------ TASK INPUT ------
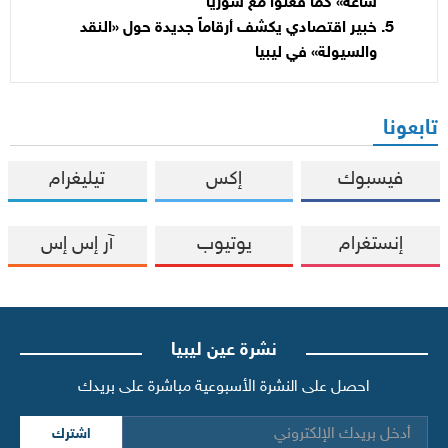
ساعة» كما فعلوا مع سوريا
خبير اقتصادي يكشف أرقاماً جديدة حول «النقد
والسيولة» في ليبيا
تابعونا
فيسبوك
إكس
تيليغرام
إنستغرام
يوتيوب
آر إس إس
نشرة عين ليبيا
احصل على النشرة الأسبوعية مباشرة على بريدك
اشترك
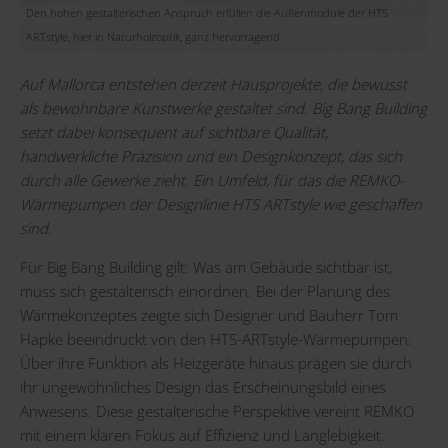
Den hohen gestalterischen Anspruch erfüllen die Außenmodule der HTS
ARTstyle, hier in Naturholzoptik, ganz hervorragend.
Auf Mallorca entstehen derzeit Hausprojekte, die bewusst
als bewohnbare Kunstwerke gestaltet sind. Big Bang Building
setzt dabei konsequent auf sichtbare Qualität,
handwerkliche Präzision und ein Designkonzept, das sich
durch alle Gewerke zieht. Ein Umfeld, für das die REMKO-
Wärmepumpen der Designlinie
HTS ARTstyle
wie geschaffen
sind.
Für Big Bang Building gilt: Was am Gebäude sichtbar ist,
muss sich gestalterisch einordnen. Bei der Planung des
Wärmekonzeptes zeigte sich Designer und Bauherr Tom
Hapke beeindruckt von den HTS-ARTstyle-Wärmepumpen:
Über ihre Funktion als Heizgeräte hinaus prägen sie durch
ihr ungewöhnliches Design das Erscheinungsbild eines
Anwesens. Diese gestalterische Perspektive vereint REMKO
mit einem klaren Fokus auf Effizienz und Langlebigkeit.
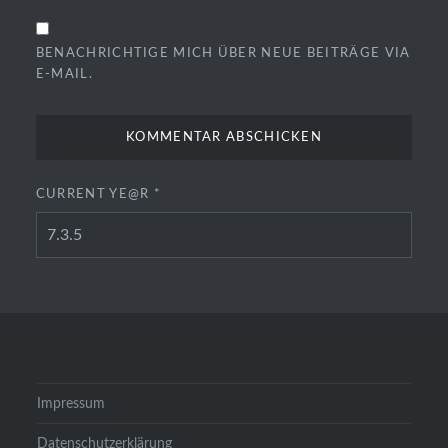
BENACHRICHTIGE MICH ÜBER NEUE BEITRÄGE VIA
E-MAIL.
CURRENT YE@R
*
Impressum
Datenschutzerklärung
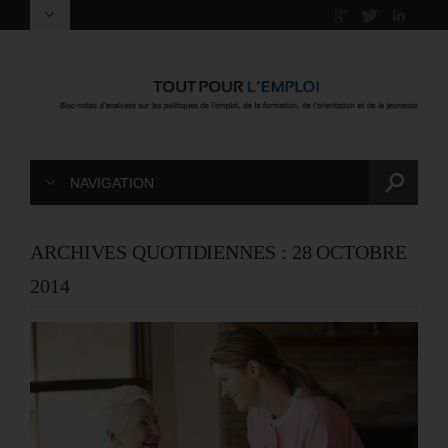
NAVIGATION
ARCHIVES QUOTIDIENNES :
28 OCTOBRE
2014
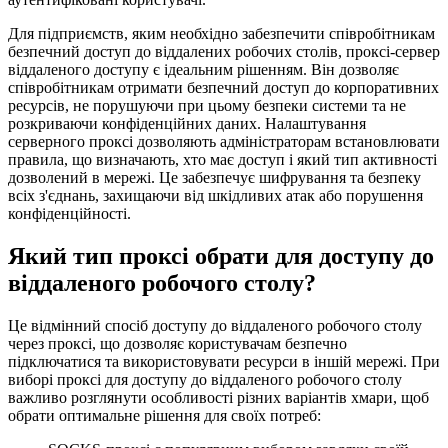
Для підприємств, яким необхідно забезпечити співробітникам
безпечний доступ до віддалених робочих столів, проксі-сервер
віддаленого доступу є ідеальним рішенням. Він дозволяє
співробітникам отримати безпечний доступ до корпоративних
ресурсів, не порушуючи при цьому безпеки системи та не
розкриваючи конфіденційних даних. Налаштування
серверного проксі дозволяють адміністраторам встановлювати
правила, що визначають, хто має доступ і який тип активності
дозволений в мережі. Це забезпечує шифрування та безпеку
всіх з'єднань, захищаючи від шкідливих атак або порушення
конфіденційності.
Який тип проксі обрати для доступу до
віддаленого робочого столу?
Це відмінний спосіб доступу до віддаленого робочого столу
через проксі, що дозволяє користувачам безпечно
підключатися та використовувати ресурси в іншій мережі. При
виборі проксі для доступу до віддаленого робочого столу
важливо розглянути особливості різних варіантів хмари, щоб
обрати оптимальне рішення для своїх потреб:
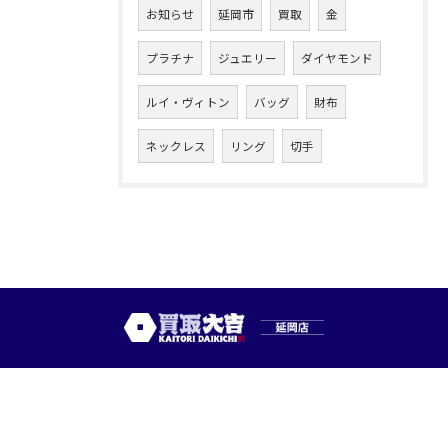
お知らせ
延岡市
買取
金
プラチナ
ジュエリー
ダイヤモンド
ルイ・ヴィトン
バッグ
財布
ネックレス
リング
切手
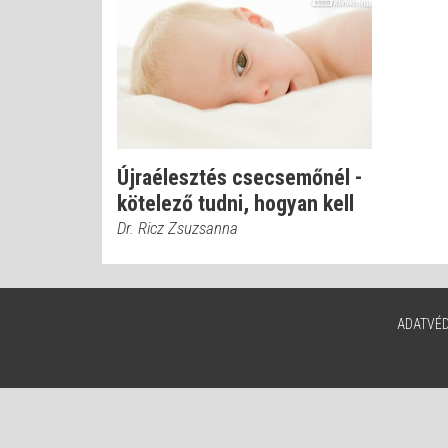
Újraélesztés csecsemőnél -
kötelező tudni, hogyan kell
Dr. Ricz Zsuzsanna
ADATVÉ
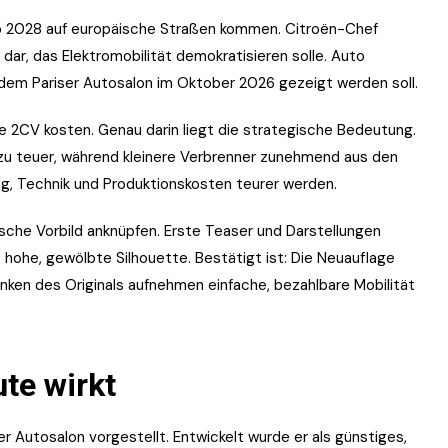
b 2028 auf europäische Straßen kommen. Citroën-Chef
 dar, das Elektromobilität demokratisieren solle. Auto
dem Pariser Autosalon im Oktober 2026 gezeigt werden soll.
eue 2CV kosten. Genau darin liegt die strategische Bedeutung.
n zu teuer, während kleinere Verbrenner zunehmend aus den
, Technik und Produktionskosten teurer werden.
ische Vorbild anknüpfen. Erste Teaser und Darstellungen
hohe, gewölbte Silhouette. Bestätigt ist: Die Neuauflage
nken des Originals aufnehmen einfache, bezahlbare Mobilität
te wirkt
r Autosalon vorgestellt. Entwickelt wurde er als günstiges,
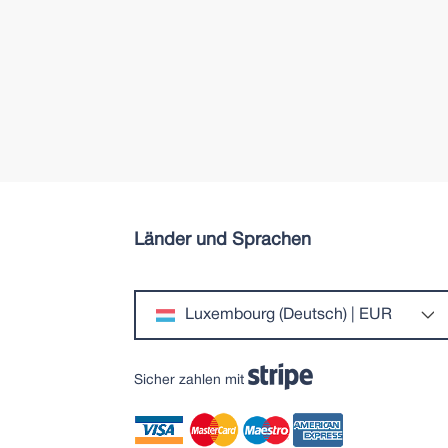
Länder und Sprachen
Luxembourg (Deutsch) | EUR
Sicher zahlen mit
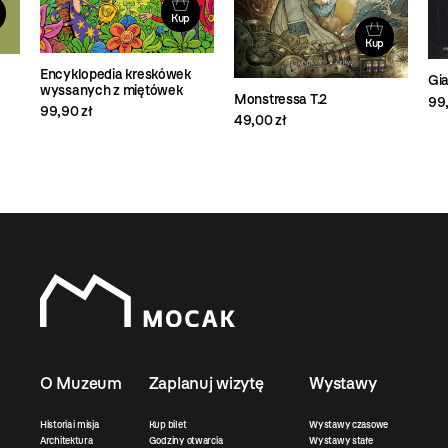
Kup
Kup
Encyklopedia kreskówek
Gi
wyssanych z miętówek
Monstressa T.2
99,
99,90 zł
49,00 zł
O Muzeum
Zaplanuj wizytę
Wystawy
Historia i misja
Kup bilet
Wystawy czasowe
Architektura
Godziny otwarcia
Wystawy stałe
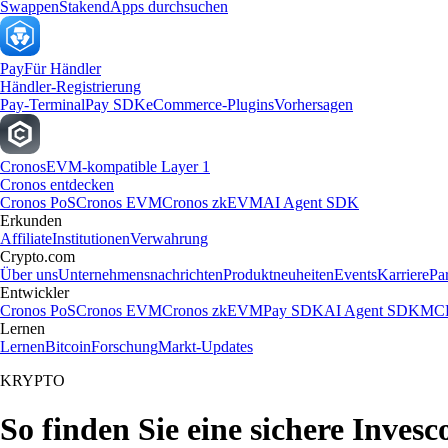
Swappen
Staken
dApps durchsuchen
Pay
Für Händler
Händler-Registrierung
Pay-Terminal
Pay SDK
eCommerce-Plugins
Vorhersagen
Cronos
EVM-kompatible Layer 1
Cronos entdecken
Cronos PoS
Cronos EVM
Cronos zkEVM
AI Agent SDK
Erkunden
Affiliate
Institutionen
Verwahrung
Crypto.com
Über uns
Unternehmensnachrichten
Produktneuheiten
Events
Karriere
Pa
Entwickler
Cronos PoS
Cronos EVM
Cronos zkEVM
Pay SDK
AI Agent SDK
MCP
Lernen
Lernen
Bitcoin
Forschung
Markt-Updates
KRYPTO
So finden Sie eine sichere Inv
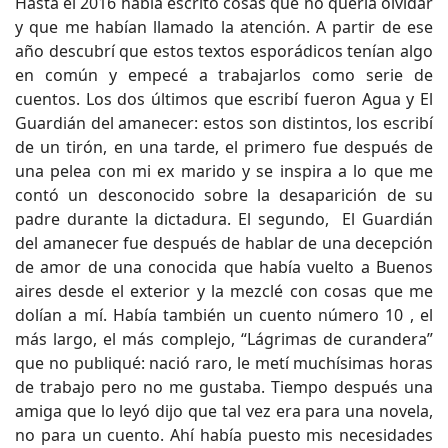
Hasta el 2016 había escrito cosas que no quería olvidar
y que me habían llamado la atención. A partir de ese
año descubrí que estos textos esporádicos tenían algo
en común y empecé a trabajarlos como serie de
cuentos. Los dos últimos que escribí fueron Agua y El
Guardián del amanecer: estos son distintos, los escribí
de un tirón, en una tarde, el primero fue después de
una pelea con mi ex marido y se inspira a lo que me
contó un desconocido sobre la desaparición de su
padre durante la dictadura. El segundo, El Guardián
del amanecer fue después de hablar de una decepción
de amor de una conocida que había vuelto a Buenos
aires desde el exterior y la mezclé con cosas que me
dolían a mí. Había también un cuento número 10 , el
más largo, el más complejo, “Lágrimas de curandera”
que no publiqué: nació raro, le metí muchísimas horas
de trabajo pero no me gustaba. Tiempo después una
amiga que lo leyó dijo que tal vez era para una novela,
no para un cuento. Ahí había puesto mis necesidades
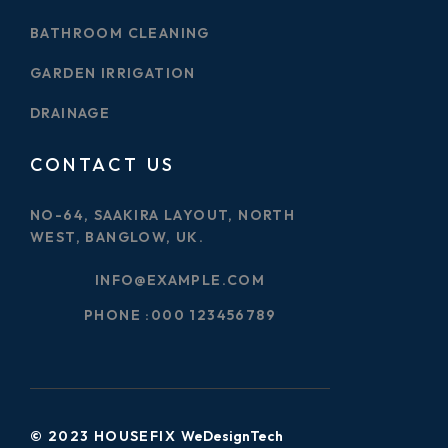
BATHROOM CLEANING
GARDEN IRRIGATION
DRAINAGE
CONTACT US
NO-64, SAAKIRA LAYOUT, NORTH
WEST, BANGLOW, UK.
INFO@EXAMPLE.COM
PHONE :
000 123456789
WeDesignTech
© 2023 HOUSEFIX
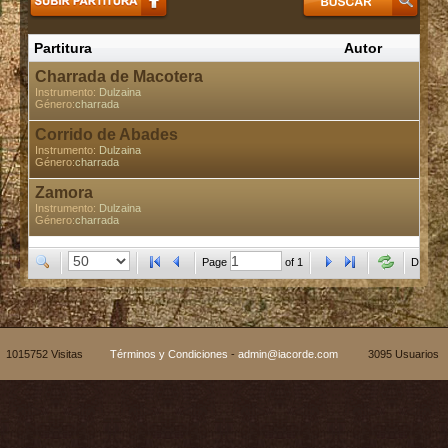
Partitura
Autor
P
Charrada de Macotera
Enc
Instrumento:
Dulzaina
Género:
charrada
Corrido de Abades
Enc
Instrumento:
Dulzaina
Género:
charrada
Zamora
En
Instrumento:
Dulzaina
Género:
charrada
Page
of
1
Display
1015752 Visitas
Términos y Condiciones
-
admin@iacorde.com
3095 Usuarios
------
From the first line above through the line containing "Den hohen gestalterischen", copy everything exactly, without the pictures.

ساعة» كما فعلوا مع سوريا
خبير اقتصادي يكشف أرقاماً جديدة حول «النقد
والسيولة» في ليبيا
تابعونا
فيسبوك
إكس
تيليغرام
إنستغرام
يوتيوب
آر إس إس
نشرة عين ليبيا
احصل على النشرة الأسبوعية مباشرة على بريدك
اشترك
Den hohen gestalterischen Anspruch erfüllen die Außenmodule der HTS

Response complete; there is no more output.